■ Selected passage ■
Right, but not necessarily for tunneling. 


Pete Williams 
23:49

Well, actually - what I told them -  what happens in Oakville is that there's this red clay that's either a till deposit by the glaciers or it's weathered in place from a shale formation. And then there's the shale below it which you can actually dig through with a backhoe if you're doing something.


Doug Still 
24:10

Pete isn't only a forester. He has a master's degree in physiography, which is a branch of geology that investigates the surface features of the Earth, including soils, geological movements, weather and other factors, adding to his knowledge of trees. This unique background meant that Pete was the right person at the right time to propose a lifeline for the old tree.


Pete Williams 
24:34

I said, “Well, here's the deal. I said, “If you can get the pipe below a meter so that the pipe is within that clay zone, you won't affect the tree.” And that's what they did. There was no visible effect of it. So they tunneled from about 70 meters on or about 100 feet on one side, 100 or 150 feet on each side of it. 


Doug Still

Wow, sort of like a dip?


Pete Williams

Well, the pipe - I'm not sure how much it dipped because I wasn't looking at the engineering drawings or anything. What they did is they excavated up to 150 feet at the tree and tunneled across it. Just putting the pipe from the surface would have been, I don't know - I don't cost these things out - pretty cheap because it's just the excavator time. But tunneling, they suggest that the tunneling itself would have cost $80,000 or $100,000 or something. And I said, “Well, that's great. It's good to keep the tree. It's nice to have big trees.” I said, “Well, what about that other one?” And they said, “That one has to go.” So that was the end of it.

■ Problems and tasks ■
(a) Copy the tree interview starting with "Well, actually - what" and going on through "you're doing something.", and switch "backhoe" to "shovel".
(b) In the tree interview, what field is Pete Williams's master's degree in?
The material after the tree interview isn't needed here.

■ Recorded data ■
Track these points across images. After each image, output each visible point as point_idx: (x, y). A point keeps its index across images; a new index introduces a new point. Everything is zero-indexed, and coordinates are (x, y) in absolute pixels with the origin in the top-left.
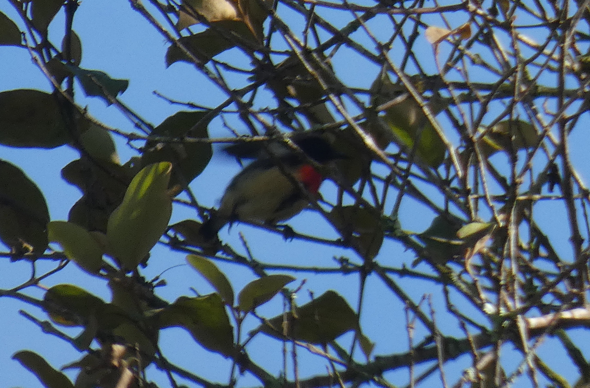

■ Per-task outputs ■
(a)
Well, actually - what I told them -  what happens in Oakville is that there's this red clay that's either a till deposit by the glaciers or it's weathered in place from a shale formation. And then there's the shale below it which you can actually dig through with a shovel if you're doing something.

(b) Physiography.